With pictures left out, retype the lines from the start of the records through the one that contains "noch nie gesehen haben!".

-------- Data to process

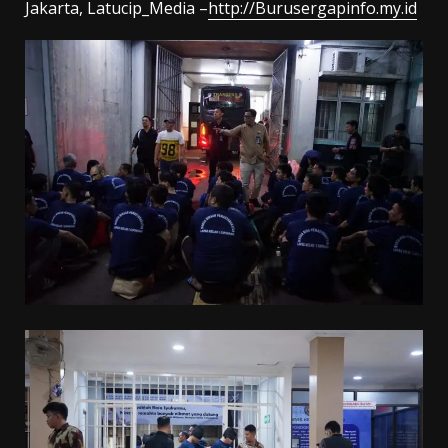
Jakarta, Latucip_Media –
http://Burusergapinfo.my.id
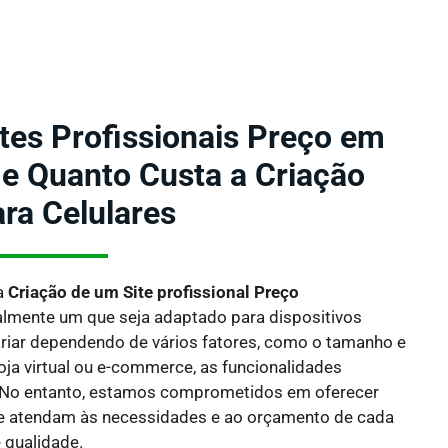
ites Profissionais Preço em
e Quanto Custa a Criação
ara Celulares
a
Criação de um Site profissional Preço
almente um que seja adaptado para dispositivos
riar dependendo de vários fatores, como o tamanho e
oja virtual ou e-commerce, as funcionalidades
 No entanto, estamos comprometidos em oferecer
e atendam às necessidades e ao orçamento de cada
 qualidade.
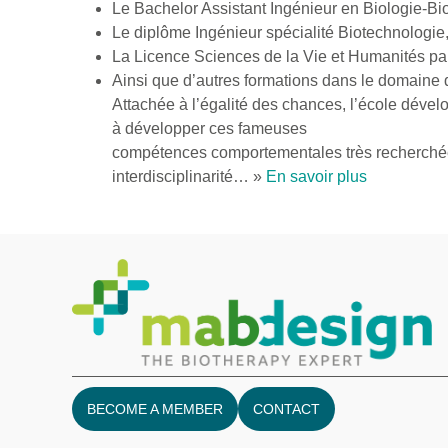
Le Bachelor Assistant Ingénieur en Biologie-Bi
Le diplôme Ingénieur spécialité Biotechnologie,
La Licence Sciences de la Vie et Humanités pa
Ainsi que d’autres formations dans le domaine d
Attachée à l’égalité des chances, l’école déve
à développer ces fameuses
compétences comportementales très recherchées p
interdisciplinarité… »
En savoir plus
BECOME A MEMBER
CONTACT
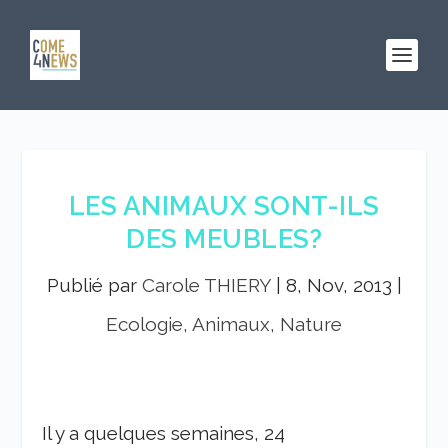
LES ANIMAUX SONT-ILS
DES MEUBLES?
Publié par
Carole THIERY
|
8, Nov, 2013
|
Ecologie, Animaux, Nature
Il y a quelques semaines, 24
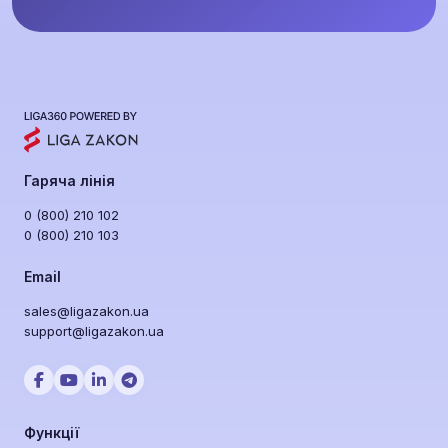
Гаряча лінія
0 (800) 210 102
0 (800) 210 103
Email
sales@ligazakon.ua
support@ligazakon.ua
Функції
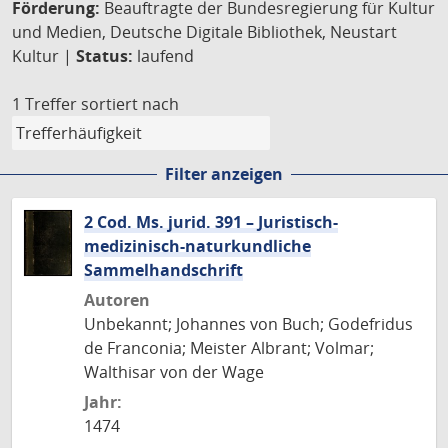
Förderung:
Beauftragte der Bundesregierung für Kultur
und Medien, Deutsche Digitale Bibliothek, Neustart
Kultur |
Status:
laufend
1 Treffer
sortiert nach
Filter anzeigen
2 Cod. Ms. jurid. 391 – Juristisch-
medizinisch-naturkundliche
Sammelhandschrift
Autoren
Unbekannt; Johannes von Buch; Godefridus
de Franconia; Meister Albrant; Volmar;
Walthisar von der Wage
Jahr:
1474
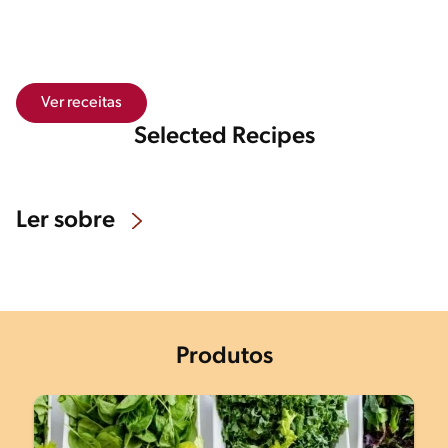
Ver receitas
Selected Recipes
Ler sobre
Produtos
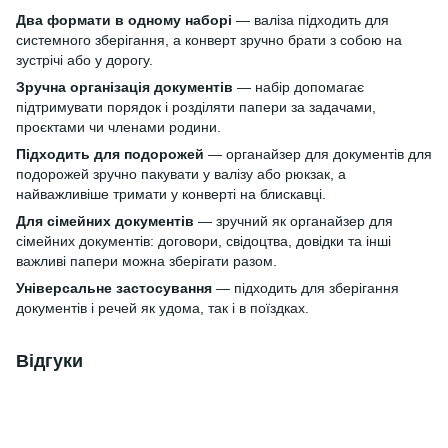
Два формати в одному наборі
— валіза підходить для
системного зберігання, а конверт зручно брати з собою на
зустрічі або у дорогу.
Зручна організація документів
— набір допомагає
підтримувати порядок і розділяти папери за задачами,
проєктами чи членами родини.
Підходить для подорожей
— органайзер для документів для
подорожей зручно пакувати у валізу або рюкзак, а
найважливіше тримати у конверті на блискавці.
Для сімейних документів
— зручний як органайзер для
сімейних документів: договори, свідоцтва, довідки та інші
важливі папери можна зберігати разом.
Універсальне застосування
— підходить для зберігання
документів і речей як удома, так і в поїздках.
Відгуки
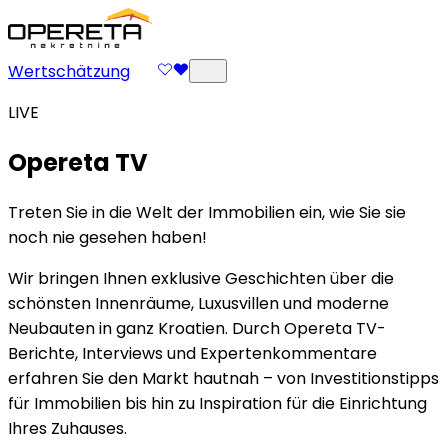
Wertschätzung
LIVE
Opereta TV
Treten Sie in die Welt der Immobilien ein, wie Sie sie
noch nie gesehen haben!
Wir bringen Ihnen exklusive Geschichten über die
schönsten Innenräume, Luxusvillen und moderne
Neubauten in ganz Kroatien. Durch Opereta TV-
Berichte, Interviews und Expertenkommentare
erfahren Sie den Markt hautnah – von Investitionstipps
für Immobilien bis hin zu Inspiration für die Einrichtung
Ihres Zuhauses.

----------------

• [Solution]:
Jakarta, Latucip_Media –
http://Burusergapinfo.my.id
ites Profissionais Preço em
e Quanto Custa a Criação
ara Celulares
a
Criação de um Site profissional Preço
almente um que seja adaptado para dispositivos
riar dependendo de vários fatores, como o tamanho e
oja virtual ou e-commerce, as funcionalidades
 No entanto, estamos comprometidos em oferecer
e atendam às necessidades e ao orçamento de cada
 qualidade.
Le Bachelor Assistant Ingénieur en Biologie-Bi
Le diplôme Ingénieur spécialité Biotechnologie,
La Licence Sciences de la Vie et Humanités pa
Ainsi que d’autres formations dans le domaine d
Attachée à l’égalité des chances, l’école déve
à développer ces fameuses
compétences comportementales très recherchées p
interdisciplinarité… »
En savoir plus
BECOME A MEMBER
CONTACT
LES ANIMAUX SONT-ILS
DES MEUBLES?
Publié par
Carole THIERY
|
8, Nov, 2013
|
Ecologie, Animaux, Nature
Il y a quelques semaines, 24
Гаряча лінія
0 (800) 210 102
0 (800) 210 103
Email
sales@ligazakon.ua
support@ligazakon.ua
Функції
Förderung:
Beauftragte der Bundesregierung für Kultur
und Medien, Deutsche Digitale Bibliothek, Neustart
Kultur |
Status:
laufend
1 Treffer
sortiert nach
Filter anzeigen
2 Cod. Ms. jurid. 391 – Juristisch-
medizinisch-naturkundliche
Sammelhandschrift
Autoren
Unbekannt; Johannes von Buch; Godefridus
de Franconia; Meister Albrant; Volmar;
Walthisar von der Wage
Jahr:
1474
Ver receitas
Selected Recipes
Ler sobre
Produtos
Два формати в одному наборі
— валіза підходить для
системного зберігання, а конверт зручно брати з собою на
зустрічі або у дорогу.
Зручна організація документів
— набір допомагає
підтримувати порядок і розділяти папери за задачами,
проєктами чи членами родини.
Підходить для подорожей
— органайзер для документів для
подорожей зручно пакувати у валізу або рюкзак, а
найважливіше тримати у конверті на блискавці.
Для сімейних документів
— зручний як органайзер для
сімейних документів: договори, свідоцтва, довідки та інші
важливі папери можна зберігати разом.
Універсальне застосування
— підходить для зберігання
документів і речей як удома, так і в поїздках.
Відгуки
Wertschätzung
LIVE
Opereta TV
Treten Sie in die Welt der Immobilien ein, wie Sie sie
noch nie gesehen haben!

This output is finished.